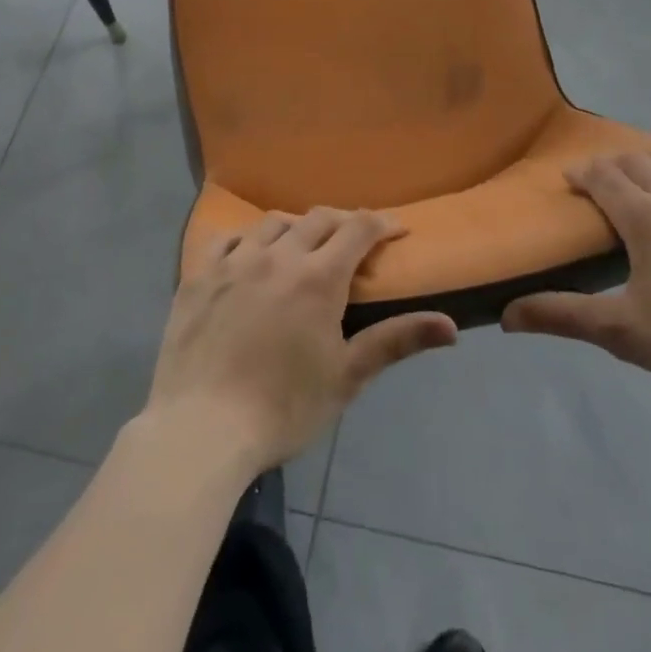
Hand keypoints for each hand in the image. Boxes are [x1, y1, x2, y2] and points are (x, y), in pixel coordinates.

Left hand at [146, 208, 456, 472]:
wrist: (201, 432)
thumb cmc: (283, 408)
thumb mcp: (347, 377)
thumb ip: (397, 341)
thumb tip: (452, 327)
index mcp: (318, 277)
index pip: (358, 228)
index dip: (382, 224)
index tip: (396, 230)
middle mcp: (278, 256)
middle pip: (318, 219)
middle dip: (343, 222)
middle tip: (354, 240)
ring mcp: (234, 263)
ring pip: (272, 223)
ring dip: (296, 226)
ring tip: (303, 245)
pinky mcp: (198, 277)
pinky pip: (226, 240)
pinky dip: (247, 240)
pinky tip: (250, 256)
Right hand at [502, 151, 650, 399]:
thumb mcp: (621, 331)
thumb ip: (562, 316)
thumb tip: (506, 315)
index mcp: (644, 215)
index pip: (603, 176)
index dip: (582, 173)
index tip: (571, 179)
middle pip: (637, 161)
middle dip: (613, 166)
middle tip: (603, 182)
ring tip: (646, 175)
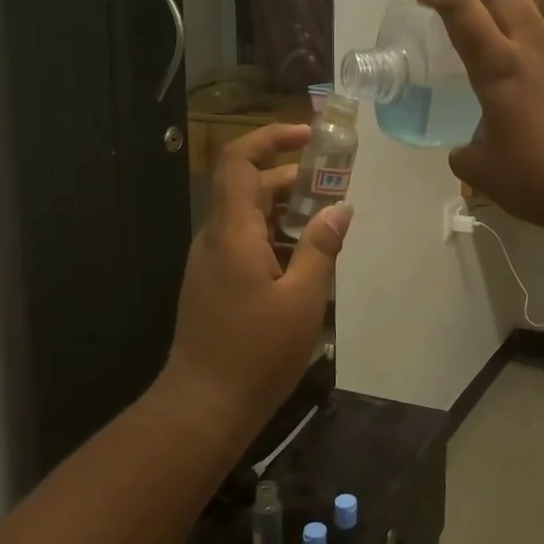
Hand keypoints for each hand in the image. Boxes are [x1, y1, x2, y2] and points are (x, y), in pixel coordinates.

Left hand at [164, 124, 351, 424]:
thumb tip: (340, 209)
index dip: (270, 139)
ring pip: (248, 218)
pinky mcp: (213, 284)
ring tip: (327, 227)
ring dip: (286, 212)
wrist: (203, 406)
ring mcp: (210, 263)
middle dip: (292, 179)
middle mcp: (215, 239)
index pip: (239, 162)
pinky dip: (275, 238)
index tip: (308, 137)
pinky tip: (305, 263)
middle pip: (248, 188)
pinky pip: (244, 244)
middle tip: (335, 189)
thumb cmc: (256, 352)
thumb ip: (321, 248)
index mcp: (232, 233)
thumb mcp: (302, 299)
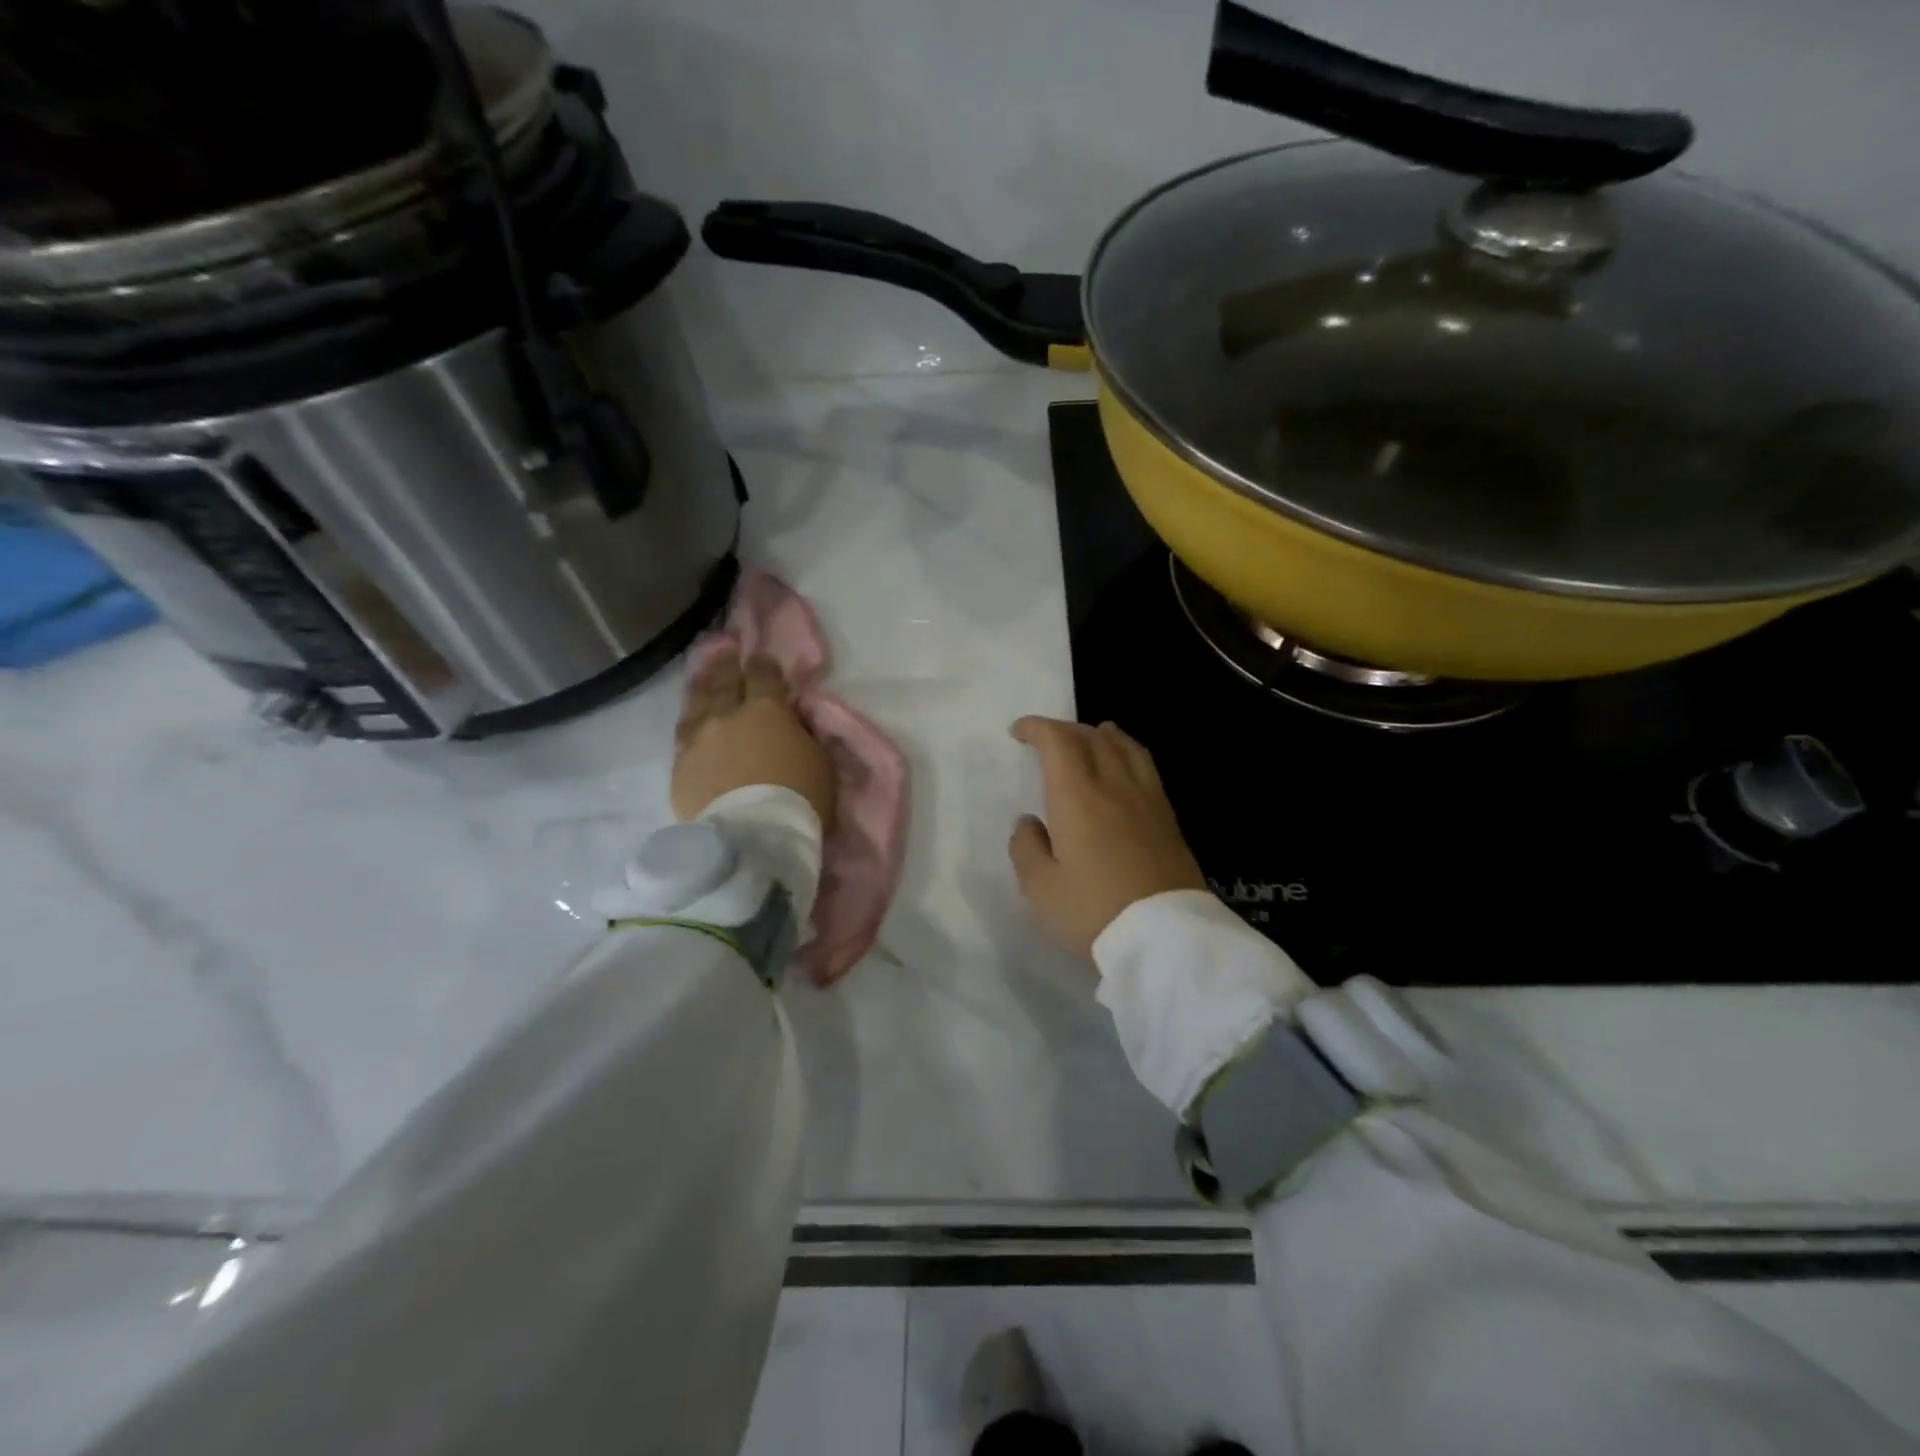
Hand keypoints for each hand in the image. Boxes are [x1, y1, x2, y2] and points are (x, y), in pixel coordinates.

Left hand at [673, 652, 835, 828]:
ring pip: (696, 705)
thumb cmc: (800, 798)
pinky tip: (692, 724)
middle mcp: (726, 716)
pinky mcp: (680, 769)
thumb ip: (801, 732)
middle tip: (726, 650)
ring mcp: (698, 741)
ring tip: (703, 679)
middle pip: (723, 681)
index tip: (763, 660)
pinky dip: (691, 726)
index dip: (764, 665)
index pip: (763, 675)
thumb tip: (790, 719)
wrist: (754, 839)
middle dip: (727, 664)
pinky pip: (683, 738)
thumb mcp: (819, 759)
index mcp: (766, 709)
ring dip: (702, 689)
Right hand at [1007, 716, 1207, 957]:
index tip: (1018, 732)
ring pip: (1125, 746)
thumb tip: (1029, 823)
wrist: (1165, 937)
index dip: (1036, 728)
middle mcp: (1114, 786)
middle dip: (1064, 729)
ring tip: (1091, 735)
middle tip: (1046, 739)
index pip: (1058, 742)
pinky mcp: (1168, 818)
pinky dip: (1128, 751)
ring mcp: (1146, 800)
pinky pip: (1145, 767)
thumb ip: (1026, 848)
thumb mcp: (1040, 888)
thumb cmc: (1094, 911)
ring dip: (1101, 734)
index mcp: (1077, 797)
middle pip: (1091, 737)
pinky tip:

• _EXERCISE DETAILS_
Emit the lines of the material exactly, from its first line to the line containing "ring tip: (646, 175)", inclusive; leave every picture out.

• _THE COMPLETED TASK_
Hand keypoints for each hand in the image. Boxes are [x1, y1, x2, y2] and points are (x, y), in pixel coordinates.

Left hand at [146, 208, 456, 472]:
wrist: (201, 432)
thumb cmc: (283, 408)
thumb mcp: (347, 377)
thumb ip: (397, 341)
thumb tip: (452, 327)
index mcp: (318, 277)
index pip: (358, 228)
index dip: (382, 224)
index tip: (396, 230)
middle mcp: (278, 256)
middle pip: (318, 219)
middle dip: (343, 222)
middle tip: (354, 240)
ring mcp: (234, 263)
ring pip: (272, 223)
ring dip: (296, 226)
ring tip: (303, 245)
pinky mcp: (198, 277)
pinky pip: (226, 240)
pinky dip: (247, 240)
pinky tip: (250, 256)
Right hand at [502, 151, 650, 399]:
thumb mcp: (621, 331)
thumb ip: (562, 316)
thumb tip: (506, 315)
index mcp: (644, 215)
index pip: (603, 176)
index dip: (582, 173)
index tip: (571, 179)
middle pip: (637, 161)
middle dip: (613, 166)
middle tip: (603, 182)
ring tip: (646, 175)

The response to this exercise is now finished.